Segment Start: INPUT FOR THIS TASK

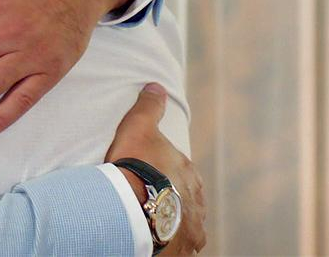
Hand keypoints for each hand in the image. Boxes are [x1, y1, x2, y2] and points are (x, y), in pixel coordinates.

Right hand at [107, 84, 206, 254]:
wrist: (132, 205)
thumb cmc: (136, 164)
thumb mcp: (139, 126)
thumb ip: (149, 107)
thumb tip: (156, 86)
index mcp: (189, 173)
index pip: (182, 172)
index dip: (166, 173)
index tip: (150, 175)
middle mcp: (196, 201)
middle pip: (186, 199)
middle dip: (173, 199)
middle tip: (149, 199)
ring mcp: (191, 226)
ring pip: (185, 223)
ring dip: (173, 222)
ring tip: (152, 222)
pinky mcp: (183, 247)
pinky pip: (179, 246)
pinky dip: (171, 242)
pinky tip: (158, 240)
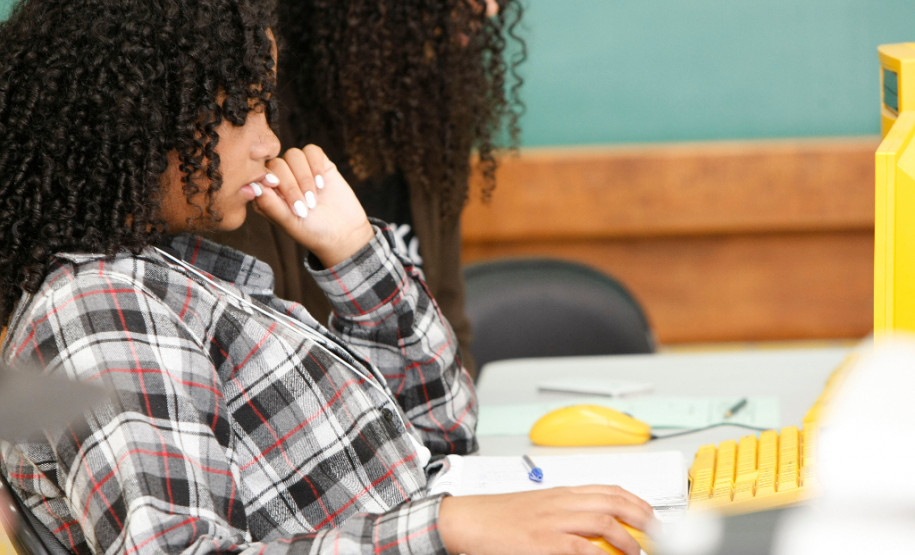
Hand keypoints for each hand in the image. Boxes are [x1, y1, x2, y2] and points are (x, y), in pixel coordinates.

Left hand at [252, 145, 373, 266]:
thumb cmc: (313, 232)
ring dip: (304, 177)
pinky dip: (316, 165)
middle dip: (291, 185)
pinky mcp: (319, 164)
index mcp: (267, 194)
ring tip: (314, 198)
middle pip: (276, 164)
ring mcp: (299, 170)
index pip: (259, 175)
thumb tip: (255, 186)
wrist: (344, 233)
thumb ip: (271, 205)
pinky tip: (322, 184)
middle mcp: (281, 179)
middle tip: (305, 206)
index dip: (268, 180)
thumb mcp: (289, 223)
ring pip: (293, 155)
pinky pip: (312, 151)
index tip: (279, 192)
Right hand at [437, 485, 655, 554]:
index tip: (652, 516)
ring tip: (639, 552)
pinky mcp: (544, 541)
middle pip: (613, 501)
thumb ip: (564, 513)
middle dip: (643, 517)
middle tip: (657, 535)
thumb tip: (592, 529)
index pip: (608, 489)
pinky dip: (601, 554)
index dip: (637, 501)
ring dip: (628, 537)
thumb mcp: (537, 508)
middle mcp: (561, 502)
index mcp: (561, 493)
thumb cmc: (499, 518)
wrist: (469, 520)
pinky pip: (581, 547)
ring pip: (604, 520)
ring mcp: (553, 521)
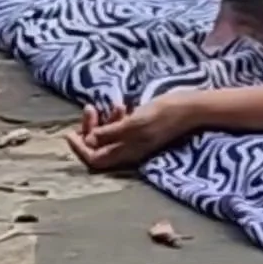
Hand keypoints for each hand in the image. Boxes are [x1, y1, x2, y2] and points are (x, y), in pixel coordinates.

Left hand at [65, 97, 193, 170]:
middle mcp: (129, 150)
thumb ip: (111, 133)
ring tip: (109, 104)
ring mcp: (137, 141)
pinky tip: (122, 106)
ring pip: (110, 137)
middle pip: (100, 148)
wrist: (192, 108)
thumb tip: (89, 142)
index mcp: (126, 152)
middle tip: (90, 109)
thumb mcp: (134, 122)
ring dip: (103, 122)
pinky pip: (122, 130)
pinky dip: (117, 119)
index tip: (70, 133)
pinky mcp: (144, 131)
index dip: (79, 148)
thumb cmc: (164, 113)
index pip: (94, 158)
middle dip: (90, 130)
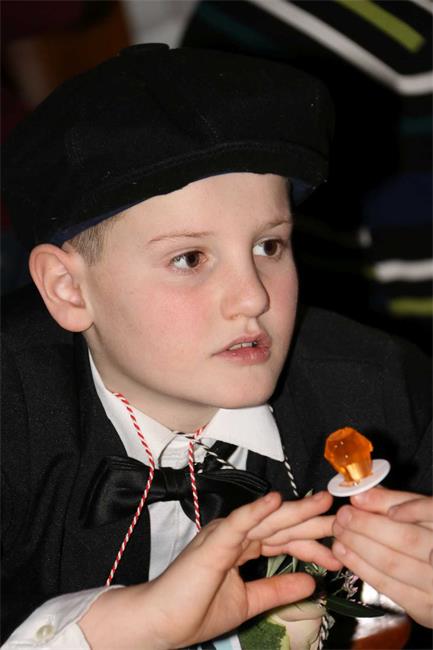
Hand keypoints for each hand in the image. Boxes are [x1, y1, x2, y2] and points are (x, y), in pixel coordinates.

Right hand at [80, 492, 335, 648]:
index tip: (337, 555)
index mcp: (242, 548)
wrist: (161, 623)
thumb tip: (311, 583)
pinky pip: (239, 523)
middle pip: (280, 525)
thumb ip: (276, 589)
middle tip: (341, 516)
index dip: (309, 544)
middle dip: (311, 522)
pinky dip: (257, 510)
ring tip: (322, 502)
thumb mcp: (248, 602)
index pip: (282, 539)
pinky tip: (277, 500)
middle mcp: (236, 536)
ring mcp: (224, 535)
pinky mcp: (214, 541)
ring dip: (295, 510)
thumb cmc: (195, 611)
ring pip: (266, 519)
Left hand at [332, 487, 432, 628]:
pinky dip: (362, 567)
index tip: (357, 498)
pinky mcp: (424, 607)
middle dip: (367, 525)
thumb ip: (399, 501)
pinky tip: (344, 553)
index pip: (425, 511)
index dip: (387, 503)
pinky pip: (388, 586)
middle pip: (406, 539)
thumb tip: (362, 495)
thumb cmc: (431, 538)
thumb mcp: (425, 516)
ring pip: (393, 563)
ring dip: (359, 545)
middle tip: (343, 515)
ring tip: (339, 531)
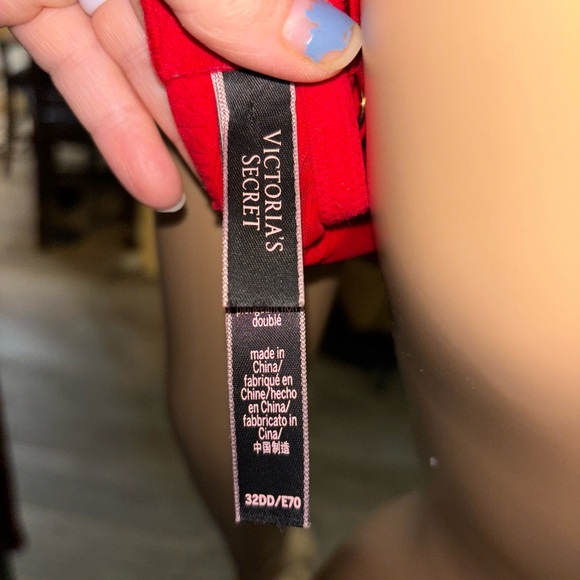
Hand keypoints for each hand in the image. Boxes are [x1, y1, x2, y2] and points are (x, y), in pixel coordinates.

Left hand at [4, 0, 361, 209]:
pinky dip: (118, 131)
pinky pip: (85, 71)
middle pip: (217, 24)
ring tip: (226, 190)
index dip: (300, 29)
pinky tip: (157, 186)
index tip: (332, 86)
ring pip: (151, 58)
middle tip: (279, 155)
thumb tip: (323, 45)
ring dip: (185, 132)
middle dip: (247, 97)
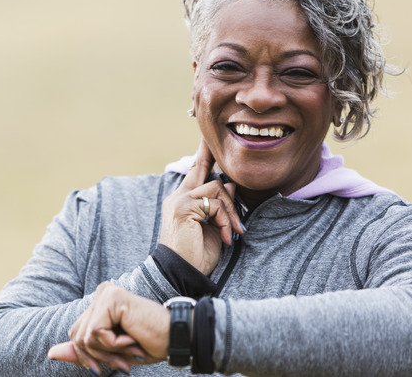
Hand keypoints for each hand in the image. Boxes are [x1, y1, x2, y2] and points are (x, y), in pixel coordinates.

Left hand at [47, 283, 168, 374]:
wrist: (176, 337)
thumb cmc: (149, 343)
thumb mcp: (110, 352)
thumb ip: (82, 351)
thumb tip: (50, 353)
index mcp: (100, 303)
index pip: (76, 334)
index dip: (90, 356)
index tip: (116, 364)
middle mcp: (101, 293)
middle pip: (76, 336)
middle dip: (98, 357)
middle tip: (125, 362)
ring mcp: (105, 293)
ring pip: (84, 337)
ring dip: (108, 353)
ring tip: (130, 349)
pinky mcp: (111, 299)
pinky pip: (95, 333)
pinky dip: (113, 345)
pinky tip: (131, 338)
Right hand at [160, 139, 244, 274]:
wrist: (182, 273)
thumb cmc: (197, 254)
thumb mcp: (212, 227)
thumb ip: (218, 205)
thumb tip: (229, 184)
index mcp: (182, 200)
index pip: (195, 171)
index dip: (203, 153)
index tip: (207, 137)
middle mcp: (178, 196)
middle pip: (204, 170)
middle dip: (214, 162)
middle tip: (222, 173)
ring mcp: (179, 201)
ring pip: (216, 188)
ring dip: (230, 211)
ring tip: (233, 232)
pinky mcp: (184, 208)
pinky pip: (215, 204)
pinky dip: (225, 220)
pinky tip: (226, 237)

Segment End: INPUT FOR THIS TASK

### WHAT NEEDS TO BE DONE
The word "Right": say how many lines of the records hold it, and give nothing but the number.

### RESPONSE
4